Addressing anxieties of influence across ancient empires, this iteration of Kameli’s ongoing series, 2015’s “Stream of Stories,” included paper animals, illuminated manuscripts, and several films about the betrayal of translation. Here the display resulted in Story Stream Chapter 7, 2022, a tufted woolen tapestry hangs from the ceiling of the Great Hall of the ICI location on Stephenson Street. Made in collaboration with the artist and weaver Manon Daviet, the tapestry, subtitled The dove with the collar, the gazelle, the crow, the rat and the tortoisereproduces images from six different manuscripts of the Sanskrit stories Panchatantra and their Arabic, Persian and Turkish equivalents, Kalila wa Dimnaillustrating the common genealogy of these sources and engaging the entire body of Arabic and Asian literature that made French classics like Jean de La Fontaine Fables possible. The Song of the Birds2022, resumes the Sufi epic of Farid ud-Din Attar The Bird Conference, California. 1177, on the desires and movements of the soul. Kameli responds to the text with an outpouring of watercolors, painted fabrics, bird-shaped clay flutes, and a film featuring seven young women playing these instruments as they drift ethereal through the empty streets of Paris toward a resolutely 21st century. community garden.

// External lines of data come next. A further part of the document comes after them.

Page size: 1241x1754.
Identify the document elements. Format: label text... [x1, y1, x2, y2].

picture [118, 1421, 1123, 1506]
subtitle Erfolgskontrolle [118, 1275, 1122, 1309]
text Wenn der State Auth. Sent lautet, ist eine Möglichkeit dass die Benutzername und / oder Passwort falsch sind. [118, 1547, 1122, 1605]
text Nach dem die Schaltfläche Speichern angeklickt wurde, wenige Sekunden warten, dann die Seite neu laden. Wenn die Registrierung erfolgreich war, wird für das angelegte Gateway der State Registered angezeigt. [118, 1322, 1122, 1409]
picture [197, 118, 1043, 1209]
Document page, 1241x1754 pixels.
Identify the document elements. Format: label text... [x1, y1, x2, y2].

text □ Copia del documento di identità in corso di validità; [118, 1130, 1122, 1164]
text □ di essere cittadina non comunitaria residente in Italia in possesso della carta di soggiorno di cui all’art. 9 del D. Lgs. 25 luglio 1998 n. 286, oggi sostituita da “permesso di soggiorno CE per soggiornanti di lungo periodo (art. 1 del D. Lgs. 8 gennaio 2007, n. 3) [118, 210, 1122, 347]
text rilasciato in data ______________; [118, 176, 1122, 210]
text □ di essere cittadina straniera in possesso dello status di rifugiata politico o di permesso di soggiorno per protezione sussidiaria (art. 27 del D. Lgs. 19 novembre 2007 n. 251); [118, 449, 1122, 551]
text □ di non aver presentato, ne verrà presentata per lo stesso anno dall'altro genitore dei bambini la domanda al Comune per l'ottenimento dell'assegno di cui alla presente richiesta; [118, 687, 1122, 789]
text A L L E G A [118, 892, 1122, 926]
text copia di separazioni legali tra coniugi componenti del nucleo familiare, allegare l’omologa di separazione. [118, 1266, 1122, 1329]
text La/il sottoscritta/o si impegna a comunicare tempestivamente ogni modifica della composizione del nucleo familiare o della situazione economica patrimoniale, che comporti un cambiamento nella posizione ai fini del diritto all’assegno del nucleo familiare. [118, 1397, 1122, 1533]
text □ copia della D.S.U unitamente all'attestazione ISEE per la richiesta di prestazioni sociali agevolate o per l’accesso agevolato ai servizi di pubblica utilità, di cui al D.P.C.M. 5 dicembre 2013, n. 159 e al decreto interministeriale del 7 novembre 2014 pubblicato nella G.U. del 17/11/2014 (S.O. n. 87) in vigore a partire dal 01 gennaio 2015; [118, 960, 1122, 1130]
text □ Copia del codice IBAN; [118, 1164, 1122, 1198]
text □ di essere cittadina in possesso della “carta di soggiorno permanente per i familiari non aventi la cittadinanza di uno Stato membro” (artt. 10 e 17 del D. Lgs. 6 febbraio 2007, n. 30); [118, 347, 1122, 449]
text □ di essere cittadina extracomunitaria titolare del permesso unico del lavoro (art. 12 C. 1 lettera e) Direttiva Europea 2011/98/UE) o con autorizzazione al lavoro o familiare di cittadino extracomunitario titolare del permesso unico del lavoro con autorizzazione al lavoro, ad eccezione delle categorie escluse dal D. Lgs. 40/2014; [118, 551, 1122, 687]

Arguably Kameli’s most ambitious work to date, The Algerian novel (Le roman algérien), 2016–, filled Bétonsalon’s ground floor exhibition space with prints, sculptures, a hand-stitched Algerian flag, archival documents and a curtained projection area showing the first three videos of the series on a loop. In the first, the artist visits a makeshift photo kiosk in central Algiers, where old photographs, postcards and political posters are pinned to the bars above the windows of a bank. Off-screen, she asks various people, including feminist writer Wassyla Tamzali and former resistance fighter Louisette Ighilahriuz, to comment on the images put up for sale. For the second segment, Kameli calls on the art historian and philosopher Marie-José Mondzain to respond to the images of the interview. In the third video, Mondzain meets with photojournalist Louiza Ammi to discuss her own archive of images from the Algerian Civil War. Seemingly simple questions about what these images show and who they are for lead us to deeper inquiries into the unfinished business of decolonization. As the series progresses from film to film, and from onscreen interviews to objects in the exhibition space, Kameli clings to Djebar to guide her through the troubled waters of an unstable story. It’s a wonderful tribute to the writer’s enduring themes. But it’s Kameli who does the job.